◆ ABOUT THIS TASK:
Collect all lines below with the string "format".
:: DATASET CONTENT ::
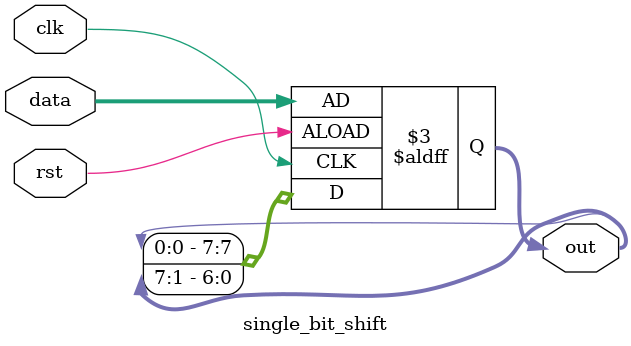
<source format=v>
`timescale 1ns / 1ps
module single_bit_shift(
    input [7:0] data,
	 input clk,
    input rst,
    output reg [7:0] out
    );
	 always @(posedge clk or posedge rst) begin
		if(rst == 1) begin
			out[7:0] <= data[7:0];
		end
		else begin
			out <= {out[0] , out [7:1]};
		end
	 end
endmodule

</source>
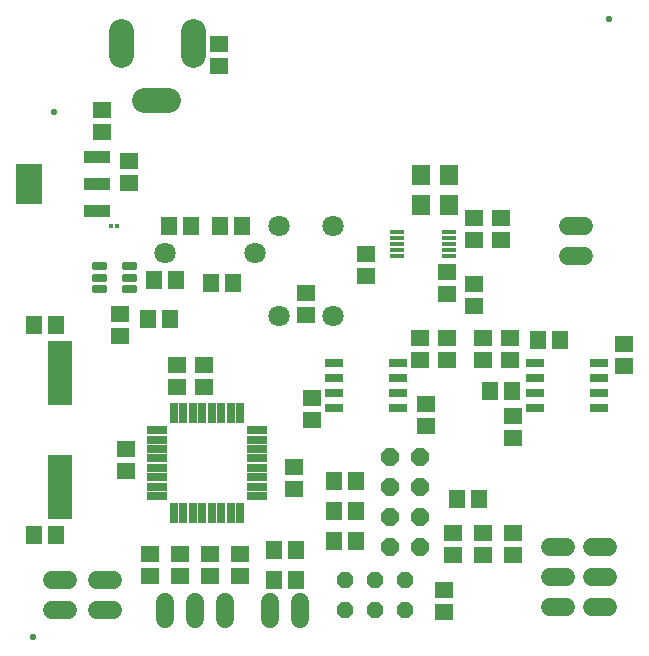
<source format=gts>
G04 EAGLE Gerber RS-274X export*
G75*
%MOMM*%
%FSLAX34Y34*%
%LPD*%
%INSoldermask Top*%
%IPPOS*%
%AMOC8*
5,1,8,0,0,1.08239X$1,22.5*%
G01*
%ADD10C,0.551600*%
%ADD11R,1.601600X1.401600*%
%ADD12R,1.401600X1.601600*%
%ADD13C,1.801600*%
%ADD14R,1.151600X0.421600*%
%ADD15R,1.601600X0.701600*%
%ADD16C,2.101600*%
%ADD17C,1.524000*%
%ADD18P,1.649562X8X112.500000*%
%ADD19R,0.351600X0.451600*%
%ADD20R,1.601600X1.701600*%
%ADD21R,2.032000X5.435600*%
%ADD22P,1.525737X8X202.500000*%
%ADD23R,2.251600X1.051600*%
%ADD24R,2.251600X3.351600*%
%ADD25R,1.701600X0.651600*%
%ADD26R,0.651600X1.701600*%
%ADD27C,0.245375*%


D10*
X45720Y459740D03*
X515620Y538480D03*
X27940Y15240D03*
D11*
X401320Y314300D03*
X401320Y295300D03*
X264160Y217780D03*
X264160Y198780D03*
X401320Y351180D03*
X401320Y370180D03*
D12*
X197460Y314960D03*
X178460Y314960D03*
X130200Y317500D03*
X149200Y317500D03*
X186080Y363220D03*
X205080Y363220D03*
D11*
X259080Y287680D03*
X259080Y306680D03*
X86360Y442620D03*
X86360Y461620D03*
X378460Y305460D03*
X378460Y324460D03*
X355600Y268580D03*
X355600Y249580D03*
X185420Y517500D03*
X185420Y498500D03*
X528320Y244500D03*
X528320Y263500D03*
X434340Y183540D03*
X434340Y202540D03*
X109220Y399440D03*
X109220Y418440D03*
D12*
X250800Y63500D03*
X231800Y63500D03*
D11*
X177800Y66700D03*
X177800Y85700D03*
X248920Y140360D03*
X248920Y159360D03*
X152400Y85700D03*
X152400Y66700D03*
X106680Y155600D03*
X106680Y174600D03*
D12*
X28600Y101600D03*
X47600Y101600D03*
X47600Y279400D03*
X28600Y279400D03*
D11*
X149860Y226720D03*
X149860Y245720D03*
X309880Y320700D03*
X309880Y339700D03*
X424180Y351180D03*
X424180Y370180D03*
D13*
X215900Y340360D03*
X139700Y340360D03*
X236220Y363220D03*
X236220Y287020D03*
X281940Y287020D03*
X281940Y363220D03*
D14*
X380140Y337980D03*
X380140Y342980D03*
X380140Y347980D03*
X380140Y352980D03*
X380140Y357980D03*
X336140Y357980D03*
X336140Y352980D03*
X336140Y347980D03*
X336140Y342980D03*
X336140Y337980D03*
D15*
X337380Y222250D03*
X282380Y222250D03*
X337380Y209550D03*
X337380Y234950D03*
X337380Y247650D03*
X282380Y209550D03*
X282380Y234950D03*
X282380Y247650D03*
X452560Y234950D03*
X507560Y234950D03*
X452560Y247650D03*
X452560Y222250D03*
X452560Y209550D03*
X507560Y247650D03*
X507560Y222250D03*
X507560Y209550D03*
D16*
X163080Y508160D02*
X163080Y528160D01*
X102080Y528160D02*
X102080Y508160D01*
X122080Y470160D02*
X142080Y470160D01*
D17*
X480568Y337820D02*
X494792Y337820D01*
X494792Y363220D02*
X480568Y363220D01*
X139700Y45212D02*
X139700Y30988D01*
X165100Y30988D02*
X165100Y45212D01*
X190500Y45212D02*
X190500Y30988D01*
X254000Y30988D02*
X254000Y45212D01*
X228600Y45212D02*
X228600Y30988D01*
D18*
X355600Y91440D03*
X330200Y91440D03*
X355600Y116840D03*
X330200Y116840D03*
X355600Y142240D03*
X330200Y142240D03*
X330200Y167640D03*
X355600Y167640D03*
D19*
X99270Y363220D03*
X93770Y363220D03*
D17*
X57912Y38100D02*
X43688Y38100D01*
X43688Y63500D02*
X57912Y63500D01*
X81788Y63500D02*
X96012Y63500D01*
X96012Y38100D02*
X81788Y38100D01*
D20*
X356800Y406200D03*
X356800Y381200D03*
X379800Y381200D03*
X379800Y406200D03*
D21*
X50800Y142240D03*
X50800Y238760D03*
D12*
X142900Y363220D03*
X161900Y363220D03*
X125120Y284480D03*
X144120Y284480D03*
D11*
X101600Y269900D03*
X101600Y288900D03*
D12*
X433680Y223520D03*
X414680Y223520D03*
D11*
X408940Y268580D03*
X408940Y249580D03*
X127000Y85700D03*
X127000Y66700D03*
D12*
X301600Y96520D03*
X282600Y96520D03*
D11*
X408940Y84480D03*
X408940Y103480D03*
X203200Y85700D03*
X203200Y66700D03*
D12*
X405740Y132080D03*
X386740Y132080D03*
D11*
X383540Y84480D03*
X383540Y103480D03*
D12*
X250800Y88900D03*
X231800Y88900D03*
D11*
X375920Y36220D03*
X375920Y55220D03*
X434340Y84480D03*
X434340Y103480D03*
D12*
X301600Y147320D03*
X282600Y147320D03*
X301600Y121920D03*
X282600Y121920D03*
D11*
X172720Y226720D03*
X172720Y245720D03*
X378460Y268580D03*
X378460Y249580D03*
X360680Y193700D03*
X360680Y212700D03*
D12*
X455320Y266700D03*
X474320Y266700D03*
D11*
X431800Y268580D03*
X431800Y249580D03*
D22*
X317500Y38100D03*
X317500Y63500D03*
X342900Y38100D03*
X342900Y63500D03*
X292100Y63500D03*
X292100Y38100D03*
D23*
X82340Y375780D03*
X82340Y398780D03*
X82340Y421780D03*
D24*
X24340Y398780D03*
D25*
X132760Y190560D03*
X132760Y182560D03*
X132760Y174560D03*
X132760Y166560D03*
X132760Y158560D03*
X132760Y150560D03*
X132760Y142560D03*
X132760Y134560D03*
X217760Y134560D03*
X217760Y142560D03*
X217760Y150560D03*
X217760Y158560D03*
X217760Y166560D03*
X217760Y174560D03*
X217760Y182560D03*
X217760Y190560D03*
D26*
X147260Y120060D03*
X155260Y120060D03*
X163260Y120060D03*
X171260Y120060D03*
X179260Y120060D03*
X187260Y120060D03*
X195260Y120060D03*
X203260Y120060D03*
X203260Y205060D03*
X195260Y205060D03*
X187260Y205060D03*
X179260Y205060D03*
X171260Y205060D03*
X163260Y205060D03*
X155260Y205060D03*
X147260Y205060D03*
D27*
X89301Y327359D02*
X78639Y327359D01*
X78639Y331721D01*
X89301Y331721D01*
X89301Y327359D01*
X89301Y329690D02*
X78639Y329690D01*
X78639Y317859D02*
X89301Y317859D01*
X78639Y317859D02*
X78639Y322221D01*
X89301Y322221D01*
X89301Y317859D01*
X89301Y320190D02*
X78639Y320190D01*
X78639Y308359D02*
X89301Y308359D01*
X78639Y308359D02*
X78639Y312721D01*
X89301Y312721D01*
X89301Y308359D01*
X89301Y310690D02*
X78639Y310690D01*
X103739Y327359D02*
X114401Y327359D01*
X103739Y327359D02*
X103739Y331721D01*
X114401Y331721D01*
X114401Y327359D01*
X114401Y329690D02*
X103739Y329690D01*
X103739Y317859D02*
X114401Y317859D01*
X103739Y317859D02*
X103739Y322221D01*
X114401Y322221D01*
X114401Y317859D01*
X114401Y320190D02*
X103739Y320190D01*
X103739Y308359D02*
X114401Y308359D01*
X103739Y308359D02*
X103739Y312721D01*
X114401Y312721D01*
X114401Y308359D01*
X114401Y310690D02*
X103739Y310690D01*
D17*
X465328Y40640D02*
X479552Y40640D01*
X479552Y66040D02*
X465328Y66040D01*
X465328Y91440D02*
X479552Y91440D01*
X500888Y40640D02*
X515112Y40640D01*
X515112Y66040D02*
X500888Y66040D01*
X500888Y91440D02*
X515112Y91440D01*
M02*

</source>
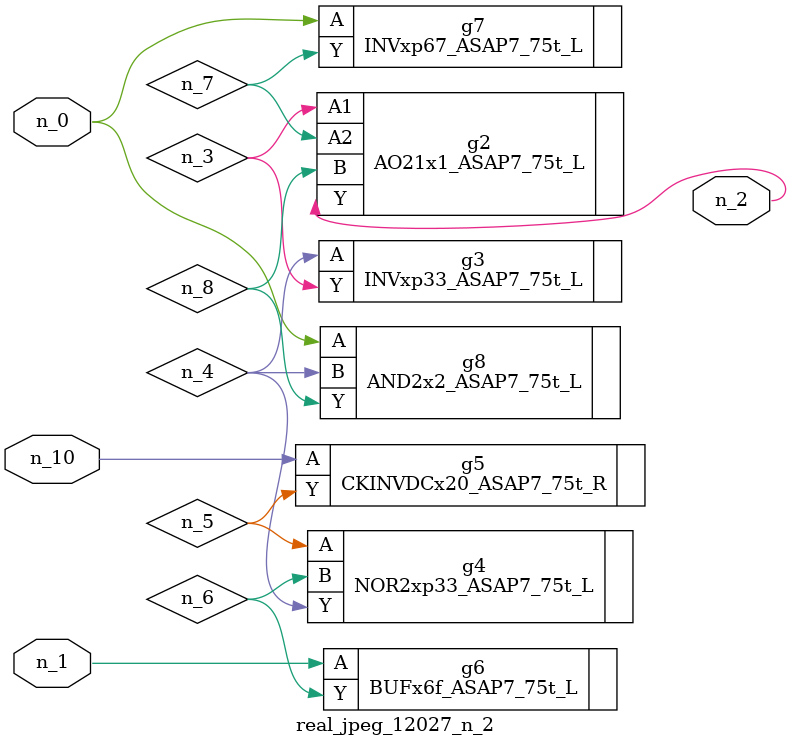
<source format=v>
module real_jpeg_12027_n_2 (n_1, n_10, n_0, n_2);

input n_1;
input n_10;
input n_0;

output n_2;

wire n_5;
wire n_4;
wire n_8;
wire n_6;
wire n_7;
wire n_3;

INVxp67_ASAP7_75t_L g7 ( 
.A(n_0),
.Y(n_7)
);

AND2x2_ASAP7_75t_L g8 ( 
.A(n_0),
.B(n_4),
.Y(n_8)
);

BUFx6f_ASAP7_75t_L g6 ( 
.A(n_1),
.Y(n_6)
);

AO21x1_ASAP7_75t_L g2 ( 
.A1(n_3),
.A2(n_7),
.B(n_8),
.Y(n_2)
);

INVxp33_ASAP7_75t_L g3 ( 
.A(n_4),
.Y(n_3)
);

NOR2xp33_ASAP7_75t_L g4 ( 
.A(n_5),
.B(n_6),
.Y(n_4)
);

CKINVDCx20_ASAP7_75t_R g5 ( 
.A(n_10),
.Y(n_5)
);


endmodule
</source>
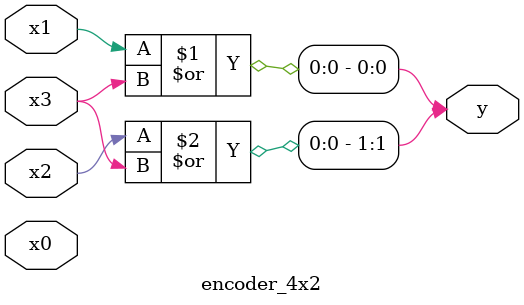
<source format=v>
module encoder_4x2( input x0,x1,x2,x3, output [1:0]y );
  
  or g0( y[0],x1,x3);
  or g1( y[1],x2,x3);
  
endmodule

</source>
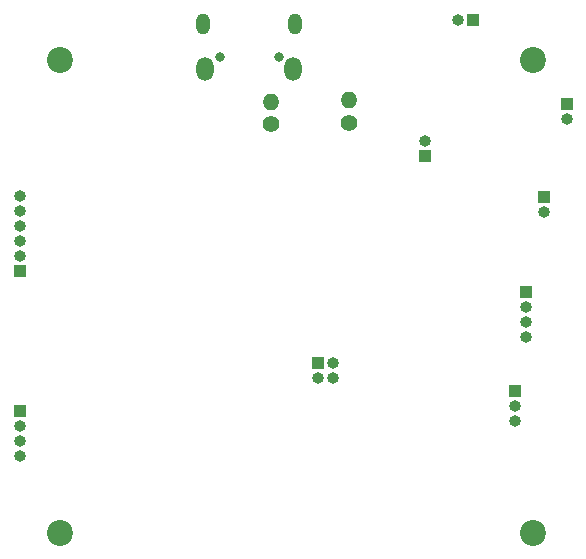
<source format=gbr>
%TF.GenerationSoftware,KiCad,Pcbnew,(5.1.12)-1*%
%TF.CreationDate,2021-12-23T20:15:37-08:00*%
%TF.ProjectId,frozen_stuff,66726f7a-656e-45f7-9374-7566662e6b69,rev?*%
%TF.SameCoordinates,Original*%
%TF.FileFunction,Soldermask,Bot*%
%TF.FilePolarity,Negative*%
%FSLAX46Y46*%
G04 Gerber Fmt 4.6, Leading zero omitted, Abs format (unit mm)*
G04 Created by KiCad (PCBNEW (5.1.12)-1) date 2021-12-23 20:15:37*
%MOMM*%
%LPD*%
G01*
G04 APERTURE LIST*
%ADD10R,1.000000X1.000000*%
%ADD11O,1.000000X1.000000*%
%ADD12C,2.200000*%
%ADD13C,1.400000*%
%ADD14O,1.400000X1.400000*%
%ADD15O,1.450000X2.000000*%
%ADD16O,1.150000X1.800000*%
%ADD17O,0.800000X0.800000*%
G04 APERTURE END LIST*
D10*
%TO.C,J9*%
X207900000Y-88700000D03*
D11*
X207900000Y-89970000D03*
%TD*%
D10*
%TO.C,J8*%
X186800000Y-110600000D03*
D11*
X188070000Y-110600000D03*
X186800000Y-111870000D03*
X188070000Y-111870000D03*
%TD*%
D10*
%TO.C,J7*%
X206000000Y-96600000D03*
D11*
X206000000Y-97870000D03*
%TD*%
D10*
%TO.C,J6*%
X195900000Y-93070000D03*
D11*
X195900000Y-91800000D03*
%TD*%
D12*
%TO.C,H4*%
X165000000Y-85000000D03*
%TD*%
%TO.C,H3*%
X205000000Y-125000000D03*
%TD*%
%TO.C,H2*%
X205000000Y-85000000D03*
%TD*%
%TO.C,H1*%
X165000000Y-125000000D03*
%TD*%
D10*
%TO.C,J4*%
X161594800Y-102870000D03*
D11*
X161594800Y-101600000D03*
X161594800Y-100330000D03*
X161594800Y-99060000D03*
X161594800Y-97790000D03*
X161594800Y-96520000D03*
%TD*%
D10*
%TO.C,J5*%
X161645600Y-114655600D03*
D11*
X161645600Y-115925600D03*
X161645600Y-117195600D03*
X161645600Y-118465600D03*
%TD*%
D13*
%TO.C,R18*%
X182880000Y-90424000D03*
D14*
X182880000Y-88524000D03*
%TD*%
D10*
%TO.C,J3*%
X204470000Y-104648000D03*
D11*
X204470000Y-105918000D03*
X204470000Y-107188000D03*
X204470000Y-108458000D03*
%TD*%
D13*
%TO.C,R17*%
X189484000Y-90292000D03*
D14*
X189484000Y-88392000D03*
%TD*%
D15*
%TO.C,J1*%
X184730000Y-85743000D03*
X177280000Y-85743000D03*
D16*
X184880000Y-81943000D03*
X177130000Y-81943000D03*
D17*
X183505000Y-84693000D03*
X178505000Y-84693000D03*
%TD*%
D10*
%TO.C,BT1*%
X199928000Y-81607000D03*
D11*
X198658000Y-81607000D03*
%TD*%
D10*
%TO.C,J2*%
X203484000Y-112976000D03*
D11*
X203484000Y-114246000D03*
X203484000Y-115516000D03*
%TD*%
M02*

</source>
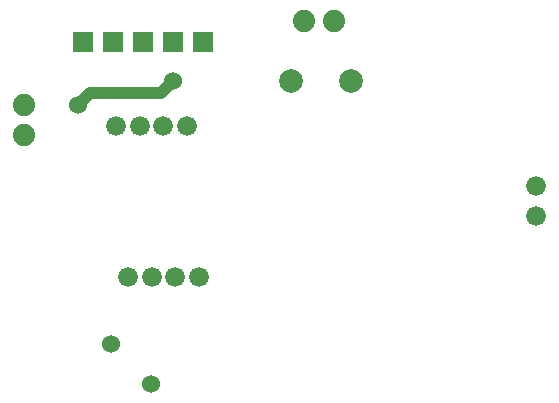
<source format=gtl>
G04 Layer: TopLayer*
G04 EasyEDA v6.4.19.5, 2021-05-02T15:51:48+00:00*
G04 fa95a55a5d7b4a54880c62140e65483f,df9bcaa0b1a24b1393461ff34c98d398,10*
G04 Gerber Generator version 0.2*
G04 Scale: 100 percent, Rotated: No, Reflected: No *
G04 Dimensions in millimeters *
G04 leading zeros omitted , absolute positions ,4 integer and 5 decimal *
%FSLAX45Y45*%
%MOMM*%

%ADD11C,1.0000*%
%ADD12C,1.5240*%
%ADD13C,1.8801*%
%ADD14C,2.0000*%
%ADD15C,1.6764*%

%LPD*%
D11*
X1403350Y3175000D02*
G01*
X1504950Y3276600D01*
X2101850Y3276600D01*
X2203450Y3378200D01*
D12*
G01*
X2203450Y3378200D03*
G01*
X1403350Y3175000D03*
G01*
X1676247Y1153540D03*
G01*
X2021331Y808481D03*
D13*
G01*
X3568700Y3886200D03*
G01*
X3314700Y3886200D03*
G36*
X2115947Y3795903D02*
G01*
X2290952Y3795903D01*
X2290952Y3620896D01*
X2115947Y3620896D01*
G37*
G36*
X2369947Y3795903D02*
G01*
X2544952Y3795903D01*
X2544952Y3620896D01*
X2369947Y3620896D01*
G37*
G36*
X1861946Y3795903D02*
G01*
X2036952Y3795903D01*
X2036952Y3620896D01*
X1861946Y3620896D01*
G37*
G36*
X1607946Y3795903D02*
G01*
X1782953Y3795903D01*
X1782953Y3620896D01*
X1607946Y3620896D01*
G37*
G36*
X1353946Y3795903D02*
G01*
X1528953Y3795903D01*
X1528953Y3620896D01*
X1353946Y3620896D01*
G37*
G01*
X946150Y2921000D03*
G01*
X946150Y3175000D03*
D14*
G01*
X3200400Y3378200D03*
G01*
X3708400Y3378200D03*
D15*
G01*
X2322829Y2994660D03*
G01*
X2122170Y2994660D03*
G01*
X1921510Y2994660D03*
G01*
X1723389Y2994660D03*
G01*
X2421890Y1714500D03*
G01*
X2221229Y1714500D03*
G01*
X2023109Y1714500D03*
G01*
X1822450Y1714500D03*
G01*
X5275656Y2489200D03*
G01*
X5275656Y2235200D03*
M02*

</source>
:::
◆ SOLUTION TO THE EXERCISE:
<source format=v>
<source format=gts>
<source format=v>
<source format=v>
<source format=gbr>
G04 Gerber Fmt 4.6, Leading zero omitted, Abs format (unit mm)*
<source format=gtl>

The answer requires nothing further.